Machine learning (new faces)

I’m working on a side project, machine learning with neural networks.

My goal with this is getting 3D information out of 2D video – but that’s a super difficult problem so I’ve been trying out different techniques on simpler problems such as generating faces. Yes, generating photos of people that never existed is a – relatively – simple problem.

Above are a selection of random faces slowly being changed into a different set of faces, as generated by my code and neural network.

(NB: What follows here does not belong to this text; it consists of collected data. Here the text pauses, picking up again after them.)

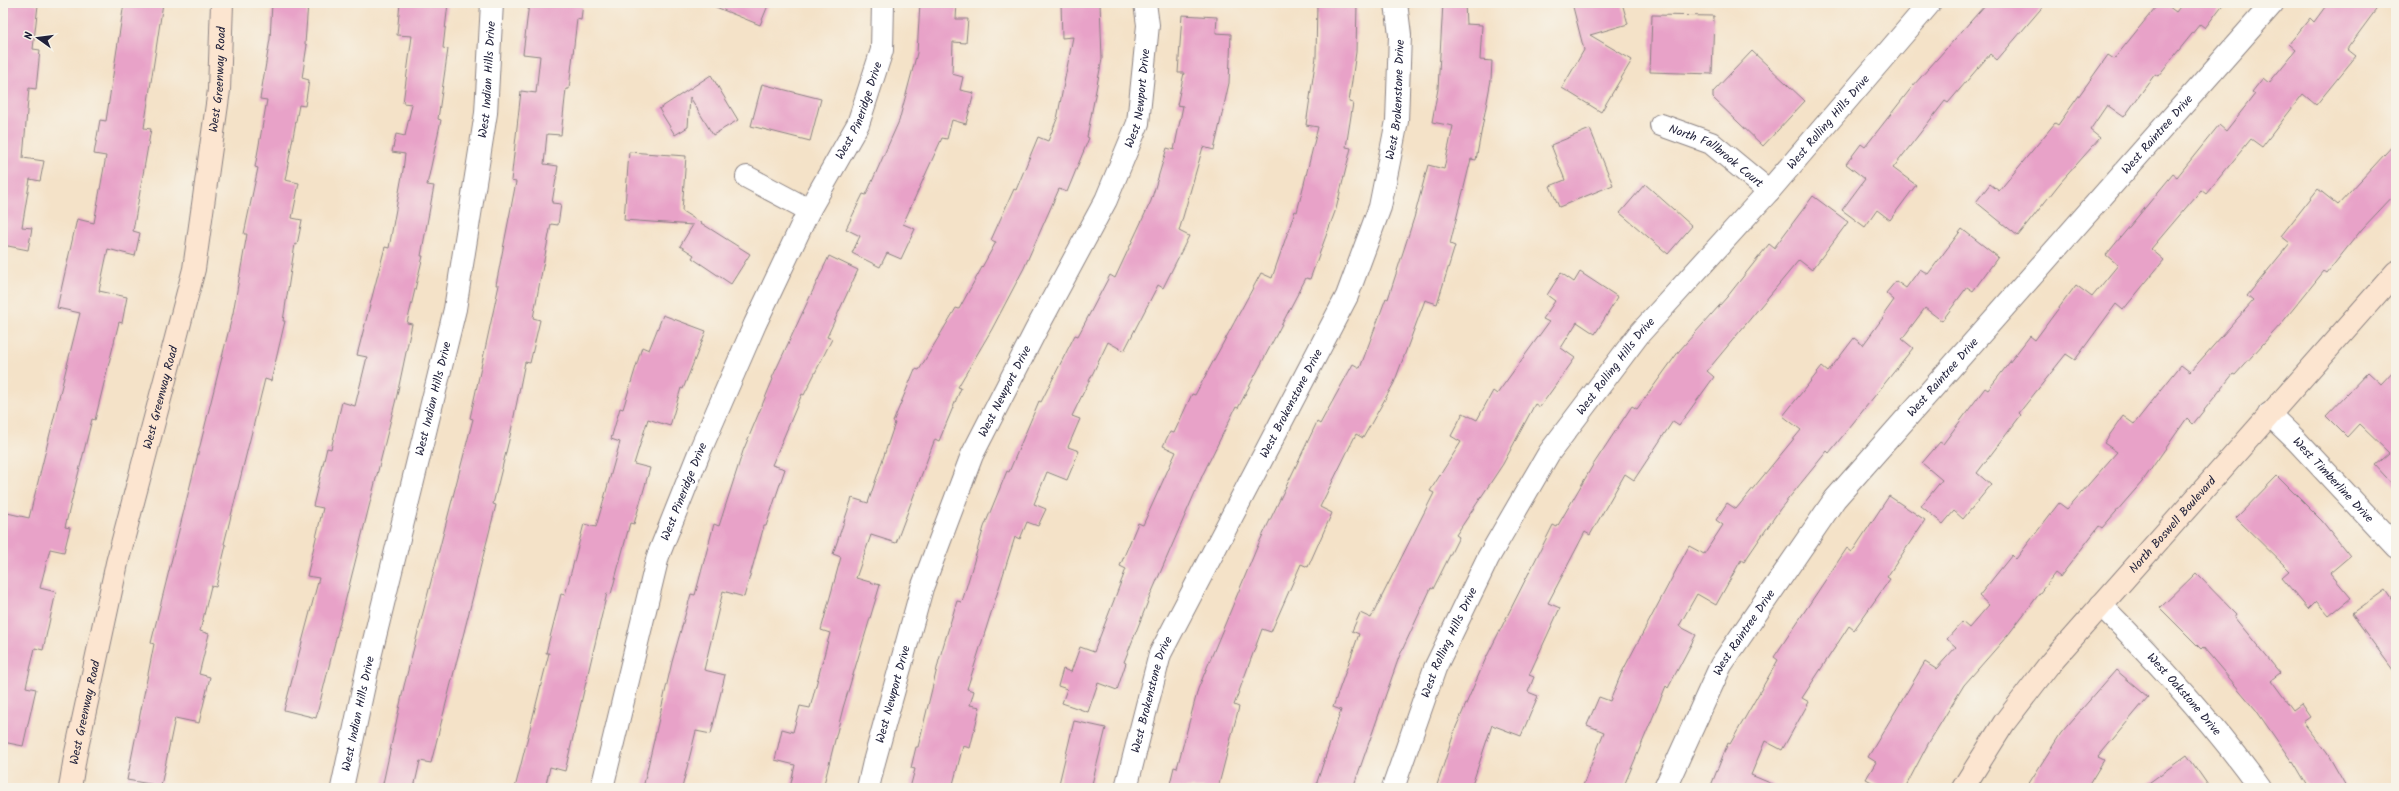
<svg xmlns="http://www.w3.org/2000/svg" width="2399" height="791" viewBox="0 0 2399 791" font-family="Kalam,sans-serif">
<rect width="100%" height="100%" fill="#f7f3e8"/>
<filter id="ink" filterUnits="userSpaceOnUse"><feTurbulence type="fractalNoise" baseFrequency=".025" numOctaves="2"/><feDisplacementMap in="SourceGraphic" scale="8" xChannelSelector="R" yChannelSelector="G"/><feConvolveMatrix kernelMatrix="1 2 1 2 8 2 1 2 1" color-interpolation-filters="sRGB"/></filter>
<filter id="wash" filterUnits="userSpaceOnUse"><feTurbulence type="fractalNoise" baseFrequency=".012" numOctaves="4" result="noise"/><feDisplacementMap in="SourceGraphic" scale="16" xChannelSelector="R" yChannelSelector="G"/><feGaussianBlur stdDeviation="0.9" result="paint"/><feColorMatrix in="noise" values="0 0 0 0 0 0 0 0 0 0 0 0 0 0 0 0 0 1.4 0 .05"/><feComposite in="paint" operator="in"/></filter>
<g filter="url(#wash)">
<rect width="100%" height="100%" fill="#f4e2c8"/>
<g id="blocks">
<g fill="#e8a2c8">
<path d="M3 3H30L38 5 33 49 40 50 36 89 29 88 23 158 44 161 40 181 30 179 22 227 32 228 28 250 3 245Z"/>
<path d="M124 3H163L144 128 151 129 133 231 140 233 135 256 108 249 99 291 127 297 122 323 119 322 95 420 92 419 65 527 70 528 64 552 50 549 40 588 56 592 43 650 35 648 26 687 36 689 23 746 3 742V512L29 518 80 313 57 308 77 219 94 223 106 156 94 154 100 120 106 121Z"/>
<path d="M272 3H308L305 44 307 45 302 78 309 80 305 106 299 105 285 180 299 183 292 218 302 220 297 245 295 244 283 321H285L271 381 265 379 224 544 226 545 216 587 211 586 200 631 209 634 199 674 210 677 199 723 175 718 161 786 127 780 154 644 151 643 233 313 247 234H244L258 168 255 167 267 100 260 99 270 39Z"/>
<path d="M400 3H448L443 48 448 49 438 119 441 120 427 185 434 186 421 256H423L407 323 412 324 397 395 316 718 284 710 319 578 307 576 323 508 313 506 327 448 331 449 342 402 355 406 367 357 357 355 385 247 389 248 403 170 405 154 392 152 396 134 405 136 412 104 403 103 412 36 397 35Z"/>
<path d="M529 3H583L581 20 577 19 569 89H566L561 135 547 134 544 164 558 166 552 203 561 204 558 225 551 224 533 318 540 320 530 363 525 362 510 436 493 504 496 505 431 763 420 761 414 788H382L404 686 473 419 470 418 499 285H496L516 182 511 181 521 91 536 93 540 56 523 54Z"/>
<path d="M706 3H769L760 25Z"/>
<path d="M920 3H957L956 19H968L966 43 953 42 952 74 963 77 960 90 974 93 966 124 952 120 947 139 942 138 903 224 915 229 901 259 887 253 880 267 852 253 860 236 846 229 863 194 866 195 899 121 917 53Z"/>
<path d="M1061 3H1100L1102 59 1087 137 1089 138 1067 192 1059 189 1024 268 992 329 958 387 961 388 939 441 935 439 896 543 871 535 856 578 880 585 843 708 823 788H790L795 765 775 760 782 729 793 732 800 706 810 708 830 633 821 630 841 557 833 554 852 498 868 503 895 423 893 422 915 369 919 370 956 308 959 309 996 242 991 240 1014 189 1016 190 1038 137 1048 141 1057 119 1073 37 1062 38Z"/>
<path d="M1317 3H1357L1356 52 1349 102 1353 103 1346 147 1351 148 1336 209 1310 279 1306 278 1238 408 1236 407 1203 474 1151 594 1124 662 1126 663 1117 690 1098 683 1088 712 1062 703 1067 689 1058 686 1063 669 1071 672 1080 647 1094 652 1126 569 1120 566 1138 523 1143 525 1176 452 1163 446 1170 432 1174 433 1192 394 1195 395 1261 273 1272 278 1295 211 1297 212 1318 127 1306 125 1316 57Z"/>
<path d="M1443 3H1465L1466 24 1482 25 1480 60 1492 61 1491 80 1476 160 1471 159 1450 244 1455 246 1437 304 1425 300 1394 383 1363 438 1356 434 1320 507 1332 513 1308 567 1301 564 1271 632 1262 629 1234 705 1239 707 1218 788H1169L1174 767 1177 768 1198 689 1258 545 1317 422 1320 424 1353 364 1360 368 1386 298 1388 299 1414 218 1428 165 1444 169 1453 126 1432 122 1438 89Z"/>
<path d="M1572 3H1622L1628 24 1590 35 1632 60 1601 112 1562 88 1584 50Z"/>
<path d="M1987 3H2046L1997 60 1990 54 1948 103 1945 101 1893 168 1916 185 1890 220 1877 210 1865 227 1842 210 1865 179 1846 164 1861 144 1865 147 1912 87Z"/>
<path d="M2159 3H2164L2176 12 2183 3H2224L2205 28 2200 24 2158 76 2155 74 2124 117 2107 105 2090 130 2100 138 2060 183 2018 236 1976 202 1990 184 1999 191 2055 123 2058 125 2108 55 2114 59Z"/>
<path d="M2328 3H2381L2347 49 2356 56 2316 105 2303 94 2262 147 2251 139 2206 194 2201 190 2151 249 2164 260 2123 310 2116 304 2075 360 2066 354 2019 413 2021 415 1977 473 1991 485 1963 519 1954 511 1943 524 1921 506 1942 480 1922 463 1940 442 1943 444 1985 388 1988 390 2030 336 2035 340 2076 285 2092 297 2118 265 2106 255 2173 174 2177 177 2219 125 2226 131 2255 94 2252 92 2263 78 2269 83 2296 50 2289 44 2310 18 2314 22Z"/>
<path d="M1182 15 1217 17 1216 33 1231 34 1229 83 1214 150 1203 147 1179 231 1189 236 1163 288 1158 285 1124 351 1108 342 1072 416 1080 419 1068 447 1079 451 1067 480 1047 472 1034 504 1046 509 1038 526 1027 522 1020 539 1015 537 967 689 974 691 970 705 980 707 970 748 963 746 952 788H910L915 769 911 768 916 747H918L939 660 957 601 962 602 984 527 1007 471 1009 472 1039 401 1041 402 1075 335 1078 336 1110 275 1115 278 1151 201 1167 148 1174 150 1183 106 1177 105 1184 73H1178Z"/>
<path d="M1652 15 1714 16 1712 74 1650 72Z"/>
<path d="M1752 51 1805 101 1763 146 1713 98V92Z"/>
<path d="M711 75 738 120 713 135 690 97 688 127 675 135 659 109Z"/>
<path d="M762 84 821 99 810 141 751 126Z"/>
<path d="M1590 129 1613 185 1559 207 1550 186 1565 180 1551 145Z"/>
<path d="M2396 142V193L2362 229 2327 273 2324 271 2281 324 2235 375 2233 374 2193 424 2187 418 2142 482 2102 528 2099 526 2060 577 2055 573 2008 635 1964 685 1928 744 1905 788H1883L1866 779 1876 762 1868 757 1925 662 1936 669 1956 647 1947 639 1962 622 1969 628 1989 605 1979 596 2012 555 2016 559 2059 503 2067 509 2117 452 2104 443 2123 416 2134 424 2181 365 2190 372 2253 301 2247 296 2290 243 2281 236 2318 189 2338 205Z"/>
<path d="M629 152 686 156 682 211 750 254 731 284 692 258 694 255 680 246 693 225 624 220Z"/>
<path d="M1645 184 1692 226 1668 254 1620 213Z"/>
<path d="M1813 196 1848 222 1812 270 1799 260 1707 371 1714 377 1679 425 1673 421 1634 480 1625 474 1590 535 1585 532 1548 603 1560 608 1529 675 1534 677 1528 692 1538 696 1521 736 1492 725 1471 788H1436L1456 727 1486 658 1553 525 1557 527 1593 465 1632 406 1637 409 1679 351 1727 297 1769 244 1774 248Z"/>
<path d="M1962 229 1998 257 1973 291 1967 287 1942 321 1925 308 1902 339 1913 348 1829 453 1827 451 1780 509 1744 562 1741 560 1716 605 1697 594 1679 626 1696 635 1668 688 1666 686 1623 788H1582L1604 732 1587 725 1599 697 1610 701 1621 674 1689 546 1704 554 1723 525 1716 520 1727 503 1736 509 1801 430 1783 416 1822 367 1828 372 1854 338 1863 345 1885 315 1884 314 1894 300 1886 293 1896 281 1906 288 1920 269 1928 274Z"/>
<path d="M829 256 858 270 827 337 832 339 804 395 802 394 772 465 785 469 766 526H764L744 597 723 591 704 670 725 675 711 734 696 731 682 788H643L672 662 691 594 695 595 714 524 719 526 743 451 773 379 772 378Z"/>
<path d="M1580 272 1618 297 1595 334 1577 322 1561 348 1575 358 1540 407 1535 404 1503 464 1456 535 1459 537 1433 589 1431 588 1399 657 1353 788H1315L1341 710 1333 707 1359 634 1352 631 1360 613 1371 618 1434 493 1430 491 1461 442 1451 436 1463 413 1477 420 1493 391 1497 394 1549 322 1543 319 1555 301 1547 295 1561 273 1574 282Z"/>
<path d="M663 315 706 331 683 389 681 388 670 426 648 419 634 464 650 468 634 524 630 523 611 594 607 593 565 771 550 767 545 788H515L549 653H546L561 594 565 595 584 524 596 527 620 442 611 439 620 408 623 409 642 347 649 350Z"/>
<path d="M2396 368V488L2375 465 2389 453 2359 424 2347 437 2326 416 2368 372 2381 384Z"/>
<path d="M2277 476 2322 521 2350 556 2330 573 2351 598 2329 616 2316 601 2308 609 2282 578 2290 571 2236 518Z"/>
<path d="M1889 496 1925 520 1887 577 1890 579 1854 630 1849 626 1802 698 1809 702 1782 750 1765 741 1751 775 1782 788H1710L1728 743 1730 744 1778 660 1774 657 1847 548 1852 552Z"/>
<path d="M2196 573 2236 614 2234 617 2280 673 2271 680 2293 710 2301 704 2310 717 2303 722 2327 753 2347 788H2309L2293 761 2292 762 2256 710 2203 647 2201 649 2160 608Z"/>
<path d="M2385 590 2396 606V674L2352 614Z"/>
<path d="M2116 670 2148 697 2098 757 2104 760 2087 788H2026L2061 733Z"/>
<path d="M1074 721 1106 728 1091 788H1058Z"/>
<path d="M2187 755 2210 788H2142Z"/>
</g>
</g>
</g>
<g filter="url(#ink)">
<use href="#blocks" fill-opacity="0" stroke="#8b8282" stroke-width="1"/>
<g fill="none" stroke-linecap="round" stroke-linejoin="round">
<defs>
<g id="street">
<path id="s1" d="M1661 125 1711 143 1769 191"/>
<path d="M747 177 809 210"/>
<path id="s2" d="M2269 414 2296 440 2396 547"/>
<path id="s3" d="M2101 605C2159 663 2213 722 2260 788"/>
<path id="s4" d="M342 788 370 657 455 309 486 113 492 3"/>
<path id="s5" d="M602 788 658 556 699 453 755 324 809 210 858 124 882 50 883 3"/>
<path id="s6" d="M868 788 874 762 922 588 972 455 1036 330 1106 200 1138 123 1148 25 1145 3"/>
<path id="s7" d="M1126 788 1160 654 1347 296 1380 207 1397 121 1400 35 1396 3"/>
<path id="s8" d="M1393 788 1435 668 1488 558 1549 453 1639 334 1769 191 1930 3"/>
<path id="s9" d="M1665 788 1721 665 1835 499 2273 3"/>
</g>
<g id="secondary">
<path id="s10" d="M70 788 75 757 117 563 194 269 219 90 222 3"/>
<path id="s11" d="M1963 788 2004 723 2051 662 2396 272"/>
</g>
</defs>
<use href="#street" stroke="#8b8282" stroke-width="24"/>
<use href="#secondary" stroke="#8b8282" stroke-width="24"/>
<use href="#street" stroke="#fff" stroke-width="22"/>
<use href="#secondary" stroke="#fce5d0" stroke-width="22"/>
</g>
</g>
<g text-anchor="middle" stroke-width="3" stroke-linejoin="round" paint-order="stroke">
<g font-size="12" fill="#22223b" stroke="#f7f3e8">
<text dy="4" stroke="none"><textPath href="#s10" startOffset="725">West Greenway Road</textPath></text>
<text dy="4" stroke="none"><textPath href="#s4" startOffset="724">West Indian Hills Drive</textPath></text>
<text dy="4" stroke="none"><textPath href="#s6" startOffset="745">West Newport Drive</textPath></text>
<text dy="4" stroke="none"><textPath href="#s7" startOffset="746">West Brokenstone Drive</textPath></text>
<text dy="4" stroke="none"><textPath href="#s5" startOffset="728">West Pineridge Drive</textPath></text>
<text dy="4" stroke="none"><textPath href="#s8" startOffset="804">West Rolling Hills Drive</textPath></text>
<text dy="4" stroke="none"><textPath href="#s9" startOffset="823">West Raintree Drive</textPath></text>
<text dy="4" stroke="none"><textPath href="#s1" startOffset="64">North Fallbrook Court</textPath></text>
<text dy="4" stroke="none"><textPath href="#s8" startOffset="480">West Rolling Hills Drive</textPath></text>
<text dy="4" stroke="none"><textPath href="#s9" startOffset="499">West Raintree Drive</textPath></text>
<text dy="4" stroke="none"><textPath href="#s6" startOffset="421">West Newport Drive</textPath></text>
<text dy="4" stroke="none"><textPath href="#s10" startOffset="401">West Greenway Road</textPath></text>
<text dy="4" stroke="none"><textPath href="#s4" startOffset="400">West Indian Hills Drive</textPath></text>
<text dy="4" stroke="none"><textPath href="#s7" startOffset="421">West Brokenstone Drive</textPath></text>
<text dy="4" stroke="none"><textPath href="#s2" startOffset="92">West Timberline Drive</textPath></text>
<text dy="4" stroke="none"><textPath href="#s5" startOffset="308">West Pineridge Drive</textPath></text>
<text dy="4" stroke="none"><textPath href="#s11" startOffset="337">North Boswell Boulevard</textPath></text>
<text dy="4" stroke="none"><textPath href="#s9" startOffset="175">West Raintree Drive</textPath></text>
<text dy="4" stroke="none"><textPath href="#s8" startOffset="156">West Rolling Hills Drive</textPath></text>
<text dy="4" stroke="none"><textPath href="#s6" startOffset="97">West Newport Drive</textPath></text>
<text dy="4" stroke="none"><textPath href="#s3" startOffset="122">West Oakstone Drive</textPath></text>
<text dy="4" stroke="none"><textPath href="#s7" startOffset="97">West Brokenstone Drive</textPath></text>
<text dy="4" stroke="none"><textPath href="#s10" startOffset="77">West Greenway Road</textPath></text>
<text dy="4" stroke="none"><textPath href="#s4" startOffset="76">West Indian Hills Drive</textPath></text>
</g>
</g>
<rect width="2399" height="791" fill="none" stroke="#f7f3e8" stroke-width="16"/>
<g transform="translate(38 38) rotate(284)" stroke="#f7f3e8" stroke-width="3" paint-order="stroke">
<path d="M0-3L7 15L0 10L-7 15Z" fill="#22223b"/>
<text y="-6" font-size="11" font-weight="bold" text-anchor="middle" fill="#22223b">N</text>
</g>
</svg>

Each face is generated from just 100 numbers. Altering one number will make a subtle or not so subtle change to the resulting image. Altering twenty will completely change the face (that’s how many are being altered above).

BEGAN

BEGAN output

There are more impressive results out there, such as the BEGAN network (image above) that’s generating faces indistinguishable from real photos at a larger size. There’s the neural network that’s using a photo of a dress to generate a photo of a model wearing the dress. There’s a lot going on.

Details

For anyone interested, here are some of the details about the coding, data and training I’ve used for the above.

Dataset

I modified a version of this script to download enough images from Google image search, then went through and removed as many bad images as I could find. As there were around fifty thousand this took a while and was imperfect, but the results aren’t bad considering. Here, “bad images” means ones that weren’t faces, or faces that were blurry or obscured in some way.

Training

I trained the NN on a laptop with an Nvidia 970m graphics card for several days to get to the point I could make the image at the top.

NN architecture

I used a WGAN, a GAN (Generative Adversarial Network) with wasserstein loss, which has been much more stable than my previous attempts with simpler techniques.

Coding

I wrote the program in python using keras with a tensorflow backend.

Further work

I’m currently working on a program to sort images into groups or categories by ‘similarity’ – here meaning that they have certain features in common. I decide which features by dragging each image into a category, the program then works out what makes them ‘similar’ and can filter the entire dataset based on that.

Once I’ve got that working I should be able to improve the quality of my training data and therefore the results I get at the end.

Hardware

There’s room for huge improvement just by throwing better hardware at the problem. The latest Nvidia cards would allow larger images of higher quality to be processed at a similar rate to what I’m getting now, due to having approximately four times the memory and three times the number of processing units.